We’ve had a busy few months with our outreach for A Secret Life. We’ve been meeting many wonderful local people and hearing all about their teenage years – and I’ve been popping into Wimbledon Guild so frequently recently I feel like I’m almost part of the team there now! We’ve heard about people’s very different school experiences and yet how career options for women in particular were so very limited for so many years (mostly nursing or secretarial or working in a shop). We’ve interviewed people aged 65 years to 92 years old (the wonderful Derek) at both community centres and individually. The ladies at Merton & Morden Guild kept us laughing with their hilarious first date stories, while at the Katherine Low Settlement we heard what it was like growing up gay when being gay was still illegal…

Meanwhile, it’s also been great fun engaging young people with the audio recordings of elderly people’s memories and how it compares to their own experiences. I think some of the Year 10s at St Marks Academy, Mitcham were surprised to hear Jim (age 82) started smoking when he was 12 and gave up when he was 14, while Jane’s story of not wanting to go to a party because she couldn’t afford the ‘right’ thing to wear resonated with some of the girls. We talked about their stresses about exams and career choices and the pressure on image today, especially with the positives and negatives of social media.

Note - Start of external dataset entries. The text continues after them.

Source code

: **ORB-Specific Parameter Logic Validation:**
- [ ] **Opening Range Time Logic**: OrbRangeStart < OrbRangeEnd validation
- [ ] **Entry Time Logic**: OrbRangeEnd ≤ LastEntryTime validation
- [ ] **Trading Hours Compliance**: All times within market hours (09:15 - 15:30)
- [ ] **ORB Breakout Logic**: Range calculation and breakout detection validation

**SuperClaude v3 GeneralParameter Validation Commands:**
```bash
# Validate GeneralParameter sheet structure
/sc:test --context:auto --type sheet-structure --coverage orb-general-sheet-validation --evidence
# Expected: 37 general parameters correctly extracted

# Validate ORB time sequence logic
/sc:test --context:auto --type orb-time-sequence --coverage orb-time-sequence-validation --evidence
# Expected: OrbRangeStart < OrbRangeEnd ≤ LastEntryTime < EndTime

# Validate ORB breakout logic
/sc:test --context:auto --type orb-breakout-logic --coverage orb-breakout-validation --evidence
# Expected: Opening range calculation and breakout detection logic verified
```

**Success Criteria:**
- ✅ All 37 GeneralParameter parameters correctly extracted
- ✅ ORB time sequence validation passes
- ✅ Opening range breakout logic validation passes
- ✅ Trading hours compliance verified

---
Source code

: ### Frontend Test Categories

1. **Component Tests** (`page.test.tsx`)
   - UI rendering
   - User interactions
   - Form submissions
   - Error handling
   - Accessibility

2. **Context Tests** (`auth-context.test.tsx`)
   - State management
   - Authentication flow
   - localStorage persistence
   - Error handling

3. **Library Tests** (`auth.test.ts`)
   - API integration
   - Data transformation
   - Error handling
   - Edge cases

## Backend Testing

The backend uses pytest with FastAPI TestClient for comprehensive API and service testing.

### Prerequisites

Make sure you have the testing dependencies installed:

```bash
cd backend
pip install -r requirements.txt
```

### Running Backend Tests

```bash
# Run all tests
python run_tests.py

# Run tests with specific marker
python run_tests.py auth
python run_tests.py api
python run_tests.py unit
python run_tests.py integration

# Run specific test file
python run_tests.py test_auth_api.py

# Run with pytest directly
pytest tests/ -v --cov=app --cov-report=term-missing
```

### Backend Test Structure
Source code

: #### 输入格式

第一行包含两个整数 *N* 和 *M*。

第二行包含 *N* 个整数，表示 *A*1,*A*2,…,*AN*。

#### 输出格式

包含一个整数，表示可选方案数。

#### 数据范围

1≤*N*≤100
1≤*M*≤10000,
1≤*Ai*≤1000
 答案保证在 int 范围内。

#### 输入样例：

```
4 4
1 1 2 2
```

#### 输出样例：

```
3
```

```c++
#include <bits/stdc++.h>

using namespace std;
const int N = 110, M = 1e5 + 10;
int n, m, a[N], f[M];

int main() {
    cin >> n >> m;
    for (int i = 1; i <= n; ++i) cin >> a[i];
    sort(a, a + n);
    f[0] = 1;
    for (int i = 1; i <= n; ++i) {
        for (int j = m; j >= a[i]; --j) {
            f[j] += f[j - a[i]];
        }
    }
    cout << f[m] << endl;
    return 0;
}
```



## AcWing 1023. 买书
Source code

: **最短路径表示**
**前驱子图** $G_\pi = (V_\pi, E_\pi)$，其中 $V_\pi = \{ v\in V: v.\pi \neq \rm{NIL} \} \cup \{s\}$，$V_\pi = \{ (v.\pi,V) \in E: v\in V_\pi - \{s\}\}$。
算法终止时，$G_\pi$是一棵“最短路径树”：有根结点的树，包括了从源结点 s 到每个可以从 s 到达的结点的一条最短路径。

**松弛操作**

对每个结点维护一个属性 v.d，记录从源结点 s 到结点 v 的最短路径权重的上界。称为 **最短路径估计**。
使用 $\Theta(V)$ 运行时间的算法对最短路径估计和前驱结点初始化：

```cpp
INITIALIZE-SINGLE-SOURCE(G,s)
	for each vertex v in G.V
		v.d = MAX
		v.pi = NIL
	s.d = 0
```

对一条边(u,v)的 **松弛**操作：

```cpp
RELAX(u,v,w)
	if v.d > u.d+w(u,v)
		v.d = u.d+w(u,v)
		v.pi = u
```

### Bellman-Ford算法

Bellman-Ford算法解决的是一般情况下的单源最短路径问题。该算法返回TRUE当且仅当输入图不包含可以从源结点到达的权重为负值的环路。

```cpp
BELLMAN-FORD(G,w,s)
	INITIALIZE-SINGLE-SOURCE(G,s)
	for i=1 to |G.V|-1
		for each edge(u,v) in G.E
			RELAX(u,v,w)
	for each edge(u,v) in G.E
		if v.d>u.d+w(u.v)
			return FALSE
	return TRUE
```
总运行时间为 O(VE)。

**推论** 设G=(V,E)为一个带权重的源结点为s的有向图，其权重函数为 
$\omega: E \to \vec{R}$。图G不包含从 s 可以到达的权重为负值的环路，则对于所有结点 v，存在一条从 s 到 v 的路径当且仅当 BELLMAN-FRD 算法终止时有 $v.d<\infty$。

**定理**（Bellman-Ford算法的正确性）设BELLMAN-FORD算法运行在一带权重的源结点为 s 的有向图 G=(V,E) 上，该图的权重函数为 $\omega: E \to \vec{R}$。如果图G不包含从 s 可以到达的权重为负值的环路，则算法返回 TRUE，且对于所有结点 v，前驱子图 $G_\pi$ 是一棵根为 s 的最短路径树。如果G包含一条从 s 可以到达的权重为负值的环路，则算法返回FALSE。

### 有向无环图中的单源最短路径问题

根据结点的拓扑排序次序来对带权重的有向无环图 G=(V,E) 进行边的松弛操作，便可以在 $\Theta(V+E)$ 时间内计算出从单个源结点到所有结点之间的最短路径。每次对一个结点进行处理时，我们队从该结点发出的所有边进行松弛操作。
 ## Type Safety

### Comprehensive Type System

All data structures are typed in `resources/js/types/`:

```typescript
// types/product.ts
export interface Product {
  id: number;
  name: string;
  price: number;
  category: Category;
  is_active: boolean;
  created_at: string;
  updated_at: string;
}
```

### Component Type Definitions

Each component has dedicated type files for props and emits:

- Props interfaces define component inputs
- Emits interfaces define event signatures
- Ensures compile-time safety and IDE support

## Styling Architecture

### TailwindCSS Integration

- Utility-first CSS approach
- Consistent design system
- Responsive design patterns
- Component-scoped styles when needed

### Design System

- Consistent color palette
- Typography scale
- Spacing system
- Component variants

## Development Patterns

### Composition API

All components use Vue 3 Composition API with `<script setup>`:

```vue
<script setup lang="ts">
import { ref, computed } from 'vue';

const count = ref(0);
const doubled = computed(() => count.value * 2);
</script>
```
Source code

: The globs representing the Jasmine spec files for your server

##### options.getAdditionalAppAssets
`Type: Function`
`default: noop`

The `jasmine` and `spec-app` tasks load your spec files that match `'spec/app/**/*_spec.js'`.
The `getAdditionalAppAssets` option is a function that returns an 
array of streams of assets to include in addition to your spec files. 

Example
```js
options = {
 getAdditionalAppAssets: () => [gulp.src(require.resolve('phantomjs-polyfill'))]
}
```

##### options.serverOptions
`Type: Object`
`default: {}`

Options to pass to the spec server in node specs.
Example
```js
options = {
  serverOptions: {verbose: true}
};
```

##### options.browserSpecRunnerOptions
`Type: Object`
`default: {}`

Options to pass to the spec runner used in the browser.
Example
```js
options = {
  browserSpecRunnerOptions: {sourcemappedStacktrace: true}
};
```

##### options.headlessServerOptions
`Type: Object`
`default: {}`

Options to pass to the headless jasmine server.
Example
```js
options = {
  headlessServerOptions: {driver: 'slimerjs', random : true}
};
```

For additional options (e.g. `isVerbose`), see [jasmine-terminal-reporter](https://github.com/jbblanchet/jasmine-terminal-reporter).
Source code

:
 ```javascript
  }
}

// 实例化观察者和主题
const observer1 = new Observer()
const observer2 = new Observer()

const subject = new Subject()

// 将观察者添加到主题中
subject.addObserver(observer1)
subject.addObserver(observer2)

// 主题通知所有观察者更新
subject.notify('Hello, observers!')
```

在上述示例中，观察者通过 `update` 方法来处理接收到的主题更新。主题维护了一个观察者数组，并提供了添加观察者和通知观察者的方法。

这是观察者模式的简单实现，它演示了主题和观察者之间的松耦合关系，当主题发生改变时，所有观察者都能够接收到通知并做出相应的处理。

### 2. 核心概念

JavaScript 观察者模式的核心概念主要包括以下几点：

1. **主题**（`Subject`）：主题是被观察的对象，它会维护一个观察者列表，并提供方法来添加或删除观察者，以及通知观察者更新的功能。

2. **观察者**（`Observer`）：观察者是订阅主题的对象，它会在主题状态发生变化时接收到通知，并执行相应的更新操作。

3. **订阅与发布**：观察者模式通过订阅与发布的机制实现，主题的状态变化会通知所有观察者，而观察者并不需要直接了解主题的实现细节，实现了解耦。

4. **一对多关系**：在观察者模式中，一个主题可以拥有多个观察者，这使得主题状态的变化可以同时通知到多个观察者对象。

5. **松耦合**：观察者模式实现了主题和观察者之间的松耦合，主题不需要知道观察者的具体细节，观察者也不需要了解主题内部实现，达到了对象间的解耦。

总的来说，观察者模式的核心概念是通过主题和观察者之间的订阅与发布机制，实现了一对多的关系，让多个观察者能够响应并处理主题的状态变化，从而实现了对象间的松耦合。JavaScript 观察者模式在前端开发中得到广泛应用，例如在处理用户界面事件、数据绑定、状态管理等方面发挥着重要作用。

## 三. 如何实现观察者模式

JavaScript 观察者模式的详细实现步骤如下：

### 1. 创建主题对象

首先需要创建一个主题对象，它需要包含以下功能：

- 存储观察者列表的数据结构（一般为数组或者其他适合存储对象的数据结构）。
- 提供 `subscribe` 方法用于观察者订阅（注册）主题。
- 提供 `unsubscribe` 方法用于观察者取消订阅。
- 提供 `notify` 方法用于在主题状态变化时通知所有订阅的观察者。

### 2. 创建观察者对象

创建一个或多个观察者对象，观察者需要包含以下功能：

If you’re coming along to see A Secret Life (and you should because it’s going to be great!) you’ll get to hear the words of some of the real people we’ve spoken to as part of the script that Tamara Micner is currently beavering away at putting together. You can book tickets here.

For now, we’ll leave you with a few of the things we’ve heard:

“I had several boyfriends but this time they all came to the door together at half past seven. All to pick me up. My mother was fuming…I was a proper flirt. I just knew when to stop.”

“I wasn’t allowed to go to the cinema, my mum and dad didn’t approve of going to the cinema til I was probably 13 or 14 probably, and that’s when I can remember Elvis Presley films coming out, and being an Elvis Presley fan and wanting to see all his films so that’s when we had to take our little white socks off and get in the queue and hope we’d get in even though we were under 15.”

“I was a bit of a loose cannon. I was expelled for not turning up…I did frustrate them, I know I did. I just went and did things that drove them crazy.”